§ TEXT TO READ:

Old vinyl is alive and well and living comfortably in San Diego. No, I'm not talking about my sunflower-patterned patio chairs, although they, too, are covered in ancient vinyl. I speak of the back room of Stereo Unlimited (3191 Sports Arena Blvd., Sports Arena, stereounlimited.com), my first stop in my search for turntables-the kick-back-and-relax-to-the-glorioussounds-of-decades-gone-by kind of turntable, as opposed to the wikki-wikki-DJ kind, which are a whole other thing, like Taco Bell and Mexican food, both delicious, and related sort of, yet entirely unique to themselves. Because vinyl enthusiasts who listen to classic rock, classic jazz and classic-al desire belts in their spinning machines, whereas most DJs prefer (like the pseudo gangsta boys in my suburban 'hood) to go sans belt.
There's something comforting about a stereo shop- one that can stock as many as 40 turntables at a time (used and new)-that's also chock-full of records. You know they ain't faking it or breaking it, and you can actually hear the vinyl on most any turntable there as well. Mind you, those turntables will run you anywhere from $200 for a used low-end model to the price of a new sports-hybrid race-car. But don't sweat just yet-there are plenty in between.

§ SUPPLIED MATERIAL:
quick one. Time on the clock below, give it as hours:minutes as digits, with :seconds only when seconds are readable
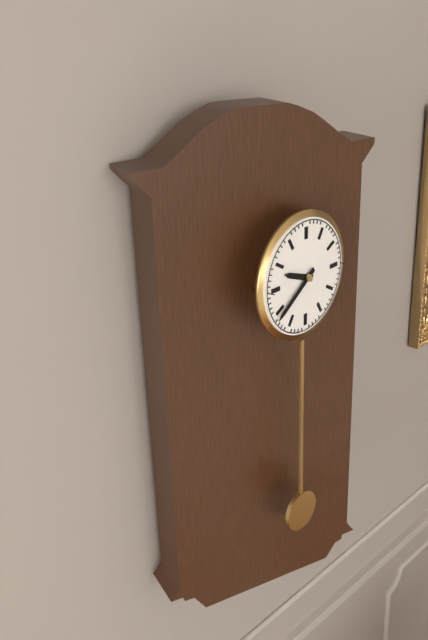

§ INSTRUCTION A: According to the turntable article, how many turntables can the stereo shop stock at a time?
§ INSTRUCTION B: Name every kind of music that the turntable article says vinyl enthusiasts listen to.
§ INSTRUCTION C: From the turntable article, extract the passage starting with "There's something comforting" and going on through "plenty in between.".

§ TASK ANSWER A: As many as 40, used and new.

§ TASK ANSWER B: Classic rock, classic jazz and classical.

§ TASK ANSWER C:
There's something comforting about a stereo shop- one that can stock as many as 40 turntables at a time (used and new)-that's also chock-full of records. You know they ain't faking it or breaking it, and you can actually hear the vinyl on most any turntable there as well. Mind you, those turntables will run you anywhere from $200 for a used low-end model to the price of a new sports-hybrid race-car. But don't sweat just yet-there are plenty in between.